Data items
**********

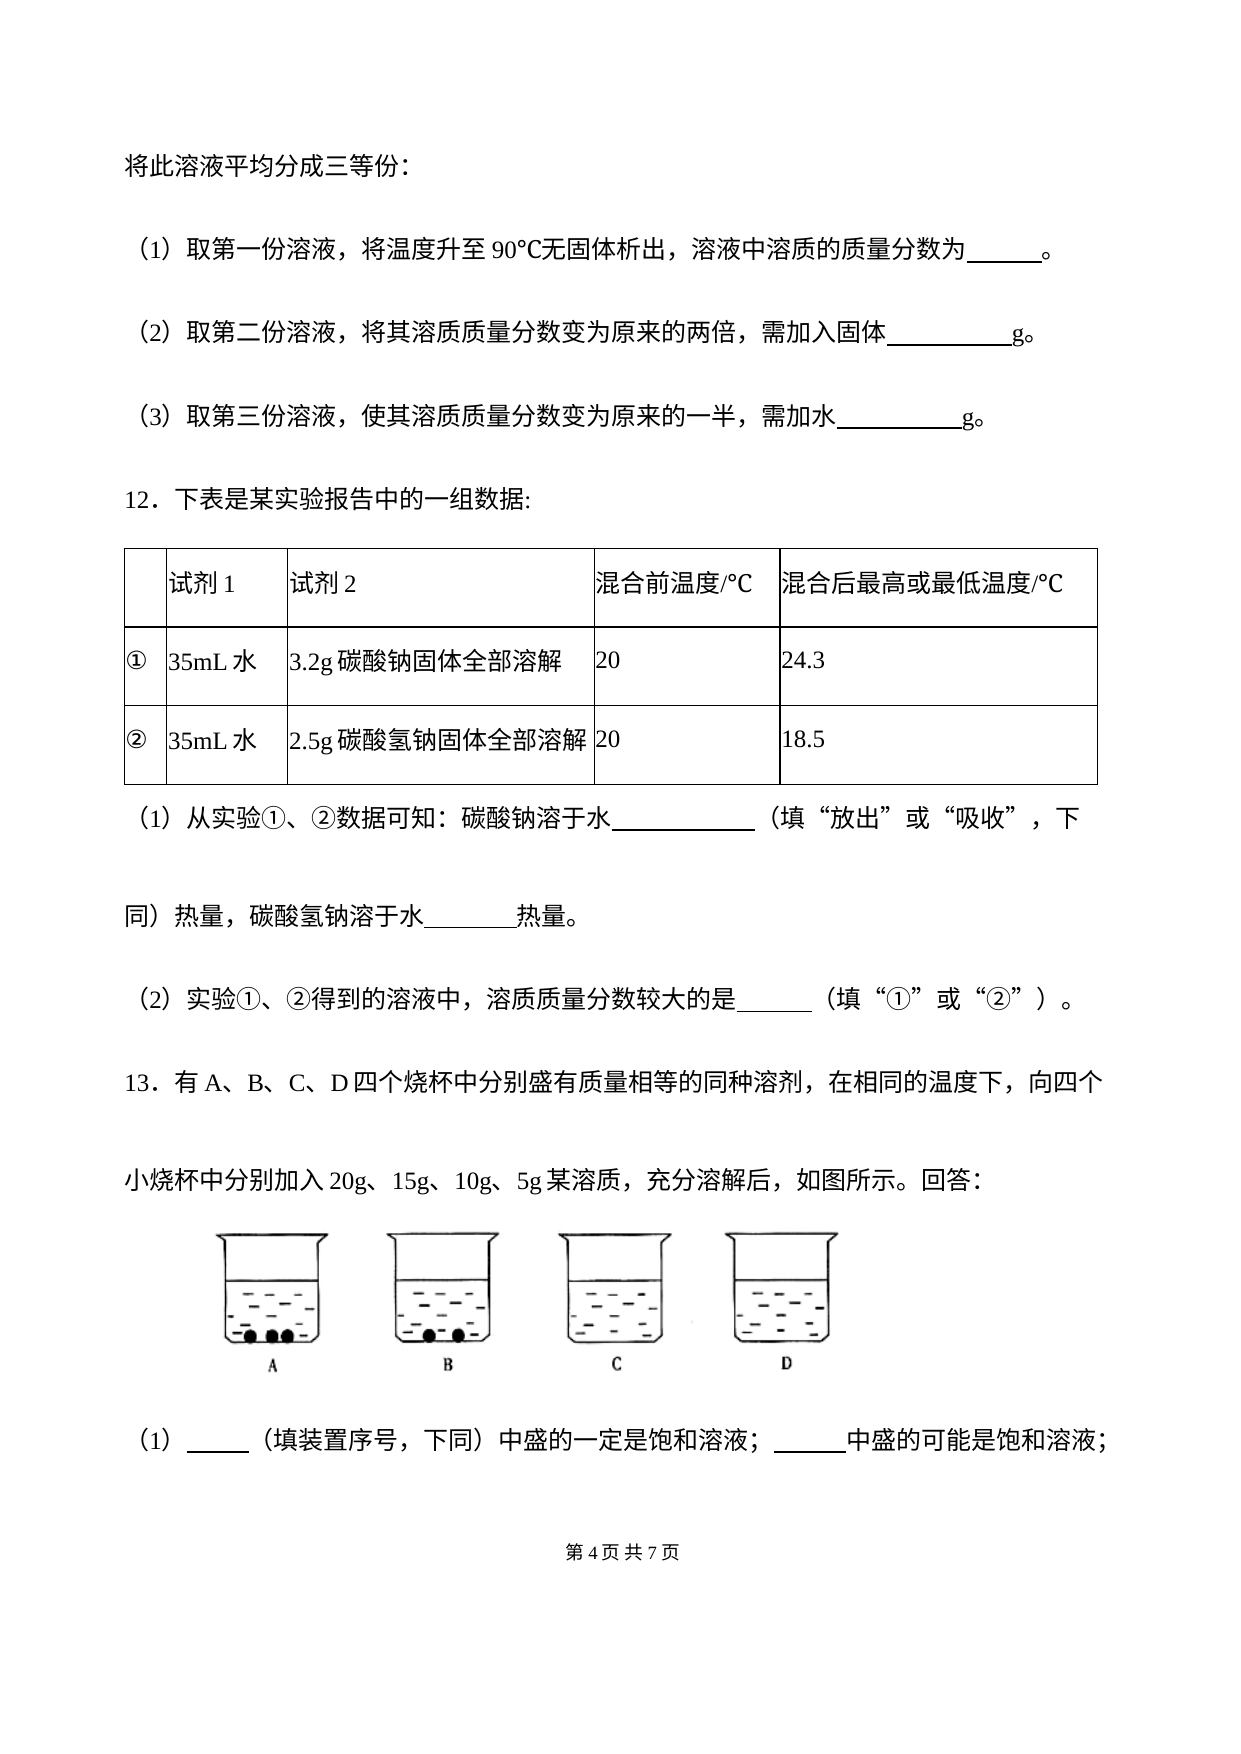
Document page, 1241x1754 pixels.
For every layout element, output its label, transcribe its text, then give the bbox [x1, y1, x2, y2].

text （3）取第三份溶液，使其溶质质量分数变为原来的一半，需加水 g。 [124, 382, 1116, 447]
table_cell 24.3 [781, 628, 1097, 705]
table_cell 18.5 [781, 706, 1097, 783]
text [124, 1406, 1116, 1471]
table_header 试剂2 [288, 549, 594, 626]
table_header 试剂1 [167, 549, 287, 626]
text 13．有A、B、C、D四个烧杯中分别盛有质量相等的同种溶剂，在相同的温度下，向四个小烧杯中分别加入20g、15g、10g、5g某溶质，充分溶解后，如图所示。回答： [124, 1048, 1116, 1211]
text （1）从实验①、②数据可知：碳酸钠溶于水 （填“放出”或“吸收”，下同）热量，碳酸氢钠溶于水 热量。 [124, 784, 1116, 947]
table_cell 35mL水 [167, 628, 287, 705]
table_header 混合前温度/℃ [595, 549, 779, 626]
table_header 混合后最高或最低温度/℃ [781, 549, 1097, 626]
table_cell 35mL水 [167, 706, 287, 783]
text （2）取第二份溶液，将其溶质质量分数变为原来的两倍，需加入固体 g。 [124, 298, 1116, 363]
table_cell 20 [595, 628, 779, 705]
table_cell 3.2g碳酸钠固体全部溶解 [288, 628, 594, 705]
table_cell 2.5g碳酸氢钠固体全部溶解 [288, 706, 594, 783]
text 12．下表是某实验报告中的一组数据: [124, 465, 1116, 530]
table_header [125, 549, 166, 626]
table_cell ② [125, 706, 166, 783]
table_cell 20 [595, 706, 779, 783]
text （1）取第一份溶液，将温度升至90℃无固体析出，溶液中溶质的质量分数为 。 [124, 215, 1116, 280]
table_cell ① [125, 628, 166, 705]
text 将此溶液平均分成三等份： [124, 132, 1116, 197]
text （2）实验①、②得到的溶液中，溶质质量分数较大的是 （填“①”或“②”）。 [124, 965, 1116, 1030]
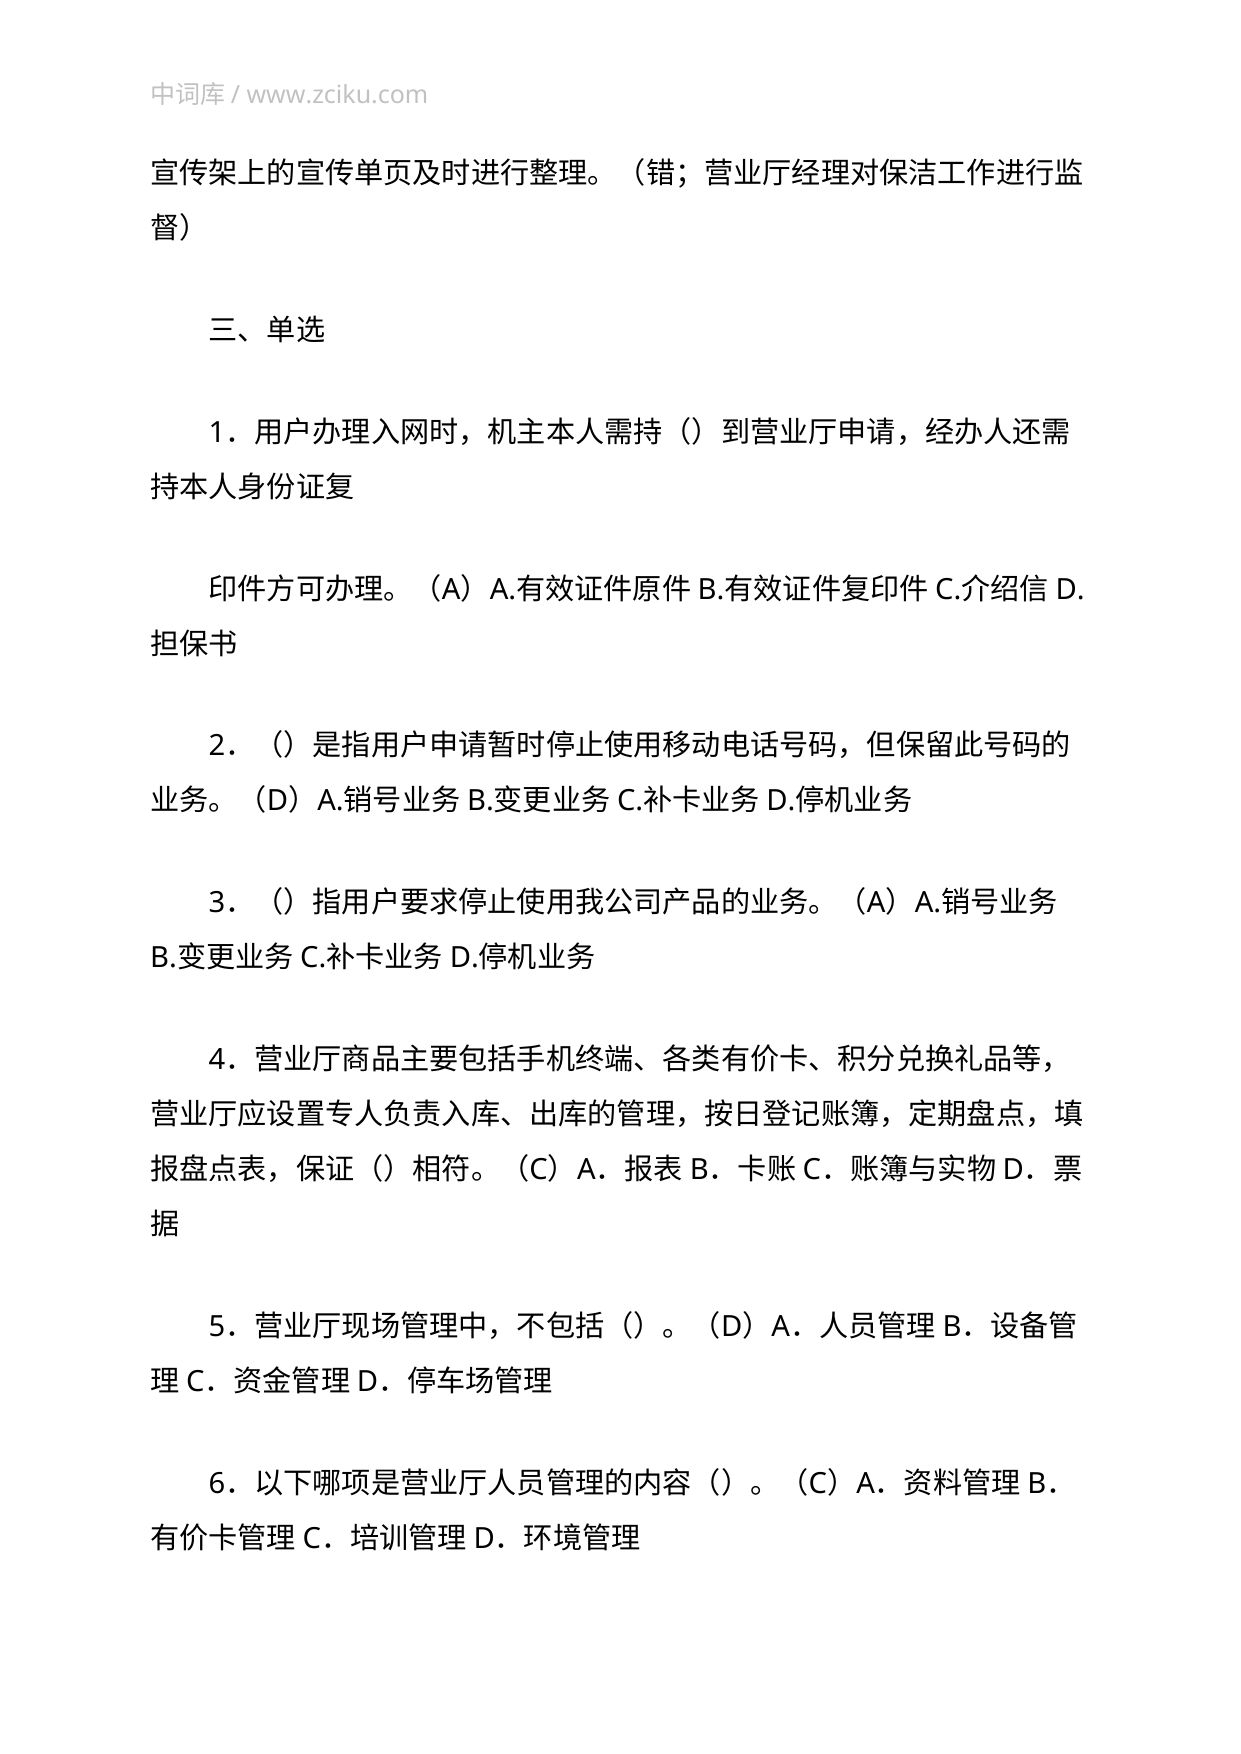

**********

* **Directions**
The answer should be all lines from the entries above that hold the word "text".

* **Response for this exercise**
For every layout element, output its label, transcribe its text, then give the bbox [x1, y1, x2, y2].
text （3）取第三份溶液，使其溶质质量分数变为原来的一半，需加水 g。 [124, 382, 1116, 447]
text [124, 1406, 1116, 1471]
text 13．有A、B、C、D四个烧杯中分别盛有质量相等的同种溶剂，在相同的温度下，向四个小烧杯中分别加入20g、15g、10g、5g某溶质，充分溶解后，如图所示。回答： [124, 1048, 1116, 1211]
text （1）从实验①、②数据可知：碳酸钠溶于水 （填“放出”或“吸收”，下同）热量，碳酸氢钠溶于水 热量。 [124, 784, 1116, 947]
text （2）取第二份溶液，将其溶质质量分数变为原来的两倍，需加入固体 g。 [124, 298, 1116, 363]
text 12．下表是某实验报告中的一组数据: [124, 465, 1116, 530]
text （1）取第一份溶液，将温度升至90℃无固体析出，溶液中溶质的质量分数为 。 [124, 215, 1116, 280]
text 将此溶液平均分成三等份： [124, 132, 1116, 197]
text （2）实验①、②得到的溶液中，溶质质量分数较大的是 （填“①”或“②”）。 [124, 965, 1116, 1030]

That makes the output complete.